▶ _QUOTED PASSAGE_:
* * *

- Venue: Sydney International Aquatic Centre
- Dates: August 28, 1999 (heats & semifinals) August 29, 1999 (final)
- Competitors: 30 from 7 nations
- Winning time: 25.51

Medalists
| gold medal | Jenny Thompson | United States |
| silver medal | Sarah Ryan | Australia |
| bronze medal | Liesl Kolbisen | United States |

= 1999 Pan Pacific Swimming Championships – Women's 50 metre freestyle =

The women's 50 metre freestyle competition at the 1999 Pan Pacific Swimming Championships took place on August 28–29 at the Sydney International Aquatic Centre. The last champion was Le Jingyi of China.

This race consisted of one length of the pool in freestyle.

==Records==
Prior to this competition, the existing world and Pan Pacific records were as follows:

| World record | Le Jingyi (CHN) | 24.51 | Rome, Italy | September 11, 1994 |
| Pan Pacific Championships record | Amy Van Dyken (USA) | 25.03 | Atlanta, United States | August 13, 1995 |

==Results==
All times are in minutes and seconds.

| KEY: | q | Fastest non-qualifiers | Q | Qualified | CR | Championships record | NR | National record | PB | Personal best | SB | Seasonal best |

===Heats===
The first round was held on August 28.

| Rank | Name | Nationality | Time | Notes |
|---|---|---|---|---|
| 1 | Jenny Thompson | United States | 25.90 | Q |
| 2 | Liesl Kolbisen | United States | 26.11 | Q |
| 3 | Kari Haag-Woodall | United States | 26.12 | Q |
| 4 | Anna Lydall | Canada | 26.30 | Q |
| 5 | Toni Jeffs | New Zealand | 26.33 | Q |
| 6 | Laura Nicholls | Canada | 26.34 | Q |
| 7 | Charlene Wittstock | South Africa | 26.44 | Q |
| 8 | Samantha Arsenault | United States | 26.50 | Q |
| 9 | Sarah Ryan | Australia | 26.56 | Q |
| 10 | Ashley Tappin | United States | 26.62 |  |
| 11 | Stacey Bowley | South Africa | 26.63 | Q |
| 12 | Rebecca Creedy | Australia | 26.69 | Q |
| 13 | Monique Robins | New Zealand | 26.73 | Q |
| 14 | Vivienne Rignall | New Zealand | 26.80 | Q |
| 14 | Jenna Gresdal | Canada | 26.82 | Q |
| 16 | Melanie Dodd | Australia | 26.89 | Q |
| 17 | Renate du Plessis | South Africa | 26.98 | Q |
| 18 | Lori Munz | Australia | 27.00 |  |
| 19 | Jacinta van Lint | Australia | 27.02 |  |
| 20 | Keiko Price | United States | 27.08 |  |
| 21 | Angela Kennedy | Australia | 27.15 |  |
| 21 | Elli Overton | Australia | 27.15 |  |
| 23 | Alison Fitch | New Zealand | 27.28 |  |
| 23 | Sarah Evanetz | Canada | 27.28 |  |
| 25 | Jolie Workman | New Zealand | 27.32 |  |
| 26 | Janet Cook | Canada | 27.34 |  |
| 27 | Caroline Pickering | Fiji | 27.46 |  |
| 28 | Sung Yi-chieh | Chinese Taipei | 28.02 |  |
| 29 | Candice Crafford | South Africa | 28.13 |  |
| 30 | Candice Nethercott | South Africa | 28.78 |  |

===Semifinals===
The semifinals were held on August 28.

* * *

▶ _DATA EXCERPTS_:
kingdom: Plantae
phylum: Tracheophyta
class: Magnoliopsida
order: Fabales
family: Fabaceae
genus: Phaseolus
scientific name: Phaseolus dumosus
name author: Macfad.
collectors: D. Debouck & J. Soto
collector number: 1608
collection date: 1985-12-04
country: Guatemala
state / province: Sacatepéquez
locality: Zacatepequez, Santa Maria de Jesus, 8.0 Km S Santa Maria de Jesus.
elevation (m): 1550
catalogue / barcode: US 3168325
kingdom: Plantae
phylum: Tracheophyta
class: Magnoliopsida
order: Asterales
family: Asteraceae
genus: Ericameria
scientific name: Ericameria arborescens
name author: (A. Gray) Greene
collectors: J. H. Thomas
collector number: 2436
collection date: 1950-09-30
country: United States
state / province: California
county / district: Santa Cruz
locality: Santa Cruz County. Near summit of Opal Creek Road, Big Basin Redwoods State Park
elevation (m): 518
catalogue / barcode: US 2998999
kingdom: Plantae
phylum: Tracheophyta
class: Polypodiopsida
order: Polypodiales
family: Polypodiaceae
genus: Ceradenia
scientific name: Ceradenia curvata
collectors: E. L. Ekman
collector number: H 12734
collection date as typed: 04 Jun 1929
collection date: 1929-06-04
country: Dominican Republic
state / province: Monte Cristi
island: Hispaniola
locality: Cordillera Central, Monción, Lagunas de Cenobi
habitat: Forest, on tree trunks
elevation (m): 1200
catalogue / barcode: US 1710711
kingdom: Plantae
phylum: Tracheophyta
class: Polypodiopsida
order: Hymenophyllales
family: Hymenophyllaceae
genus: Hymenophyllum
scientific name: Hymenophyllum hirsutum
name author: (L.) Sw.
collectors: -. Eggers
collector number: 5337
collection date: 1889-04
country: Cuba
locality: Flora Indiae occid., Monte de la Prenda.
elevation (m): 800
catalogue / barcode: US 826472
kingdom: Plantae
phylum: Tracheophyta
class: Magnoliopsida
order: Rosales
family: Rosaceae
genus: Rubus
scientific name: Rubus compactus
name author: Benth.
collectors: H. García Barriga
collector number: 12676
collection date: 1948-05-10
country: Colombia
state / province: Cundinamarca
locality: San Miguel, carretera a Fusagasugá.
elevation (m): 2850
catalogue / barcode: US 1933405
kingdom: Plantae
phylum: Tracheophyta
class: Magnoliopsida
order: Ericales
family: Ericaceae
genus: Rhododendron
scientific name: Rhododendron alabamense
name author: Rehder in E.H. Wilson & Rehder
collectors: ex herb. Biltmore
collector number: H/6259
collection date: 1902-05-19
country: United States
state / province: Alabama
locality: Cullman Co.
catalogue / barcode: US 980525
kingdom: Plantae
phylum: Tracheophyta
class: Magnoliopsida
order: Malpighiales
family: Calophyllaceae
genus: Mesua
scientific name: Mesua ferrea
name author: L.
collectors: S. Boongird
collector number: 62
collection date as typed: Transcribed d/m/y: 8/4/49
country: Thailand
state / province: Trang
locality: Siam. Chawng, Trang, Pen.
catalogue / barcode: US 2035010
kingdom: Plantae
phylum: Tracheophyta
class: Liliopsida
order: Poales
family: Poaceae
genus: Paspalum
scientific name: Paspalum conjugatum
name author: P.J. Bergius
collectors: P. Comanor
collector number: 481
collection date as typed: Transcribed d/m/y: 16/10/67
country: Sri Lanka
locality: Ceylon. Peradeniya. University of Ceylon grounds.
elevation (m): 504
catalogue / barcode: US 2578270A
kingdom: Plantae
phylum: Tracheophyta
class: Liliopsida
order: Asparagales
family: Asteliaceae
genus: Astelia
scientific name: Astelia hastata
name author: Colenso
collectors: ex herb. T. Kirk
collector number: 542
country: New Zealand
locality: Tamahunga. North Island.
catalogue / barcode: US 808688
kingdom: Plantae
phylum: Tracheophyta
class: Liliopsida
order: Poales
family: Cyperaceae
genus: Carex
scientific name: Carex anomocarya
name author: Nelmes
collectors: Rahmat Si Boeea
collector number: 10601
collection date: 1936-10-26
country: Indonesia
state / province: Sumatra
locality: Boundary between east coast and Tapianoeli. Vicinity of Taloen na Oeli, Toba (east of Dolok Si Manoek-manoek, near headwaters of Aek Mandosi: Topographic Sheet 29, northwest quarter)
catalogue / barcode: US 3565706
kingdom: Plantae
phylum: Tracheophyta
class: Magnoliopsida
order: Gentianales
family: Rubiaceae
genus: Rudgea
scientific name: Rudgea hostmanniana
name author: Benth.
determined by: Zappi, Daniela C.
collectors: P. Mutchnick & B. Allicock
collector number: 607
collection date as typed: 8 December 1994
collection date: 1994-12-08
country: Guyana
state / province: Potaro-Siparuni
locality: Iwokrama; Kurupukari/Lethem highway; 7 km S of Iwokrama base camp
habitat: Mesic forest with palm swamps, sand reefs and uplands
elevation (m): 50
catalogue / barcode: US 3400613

* * *

▶ _EXERCISE_: Reproduce the passage of the women's 50 metre freestyle text that starts at the words "The women's 50" and stops after the words "Jingyi of China.". Work only from the text on the women's 50 metre freestyle.

▶ _ANSWER TO THIS TASK_:
The women's 50 metre freestyle competition at the 1999 Pan Pacific Swimming Championships took place on August 28–29 at the Sydney International Aquatic Centre. The last champion was Le Jingyi of China.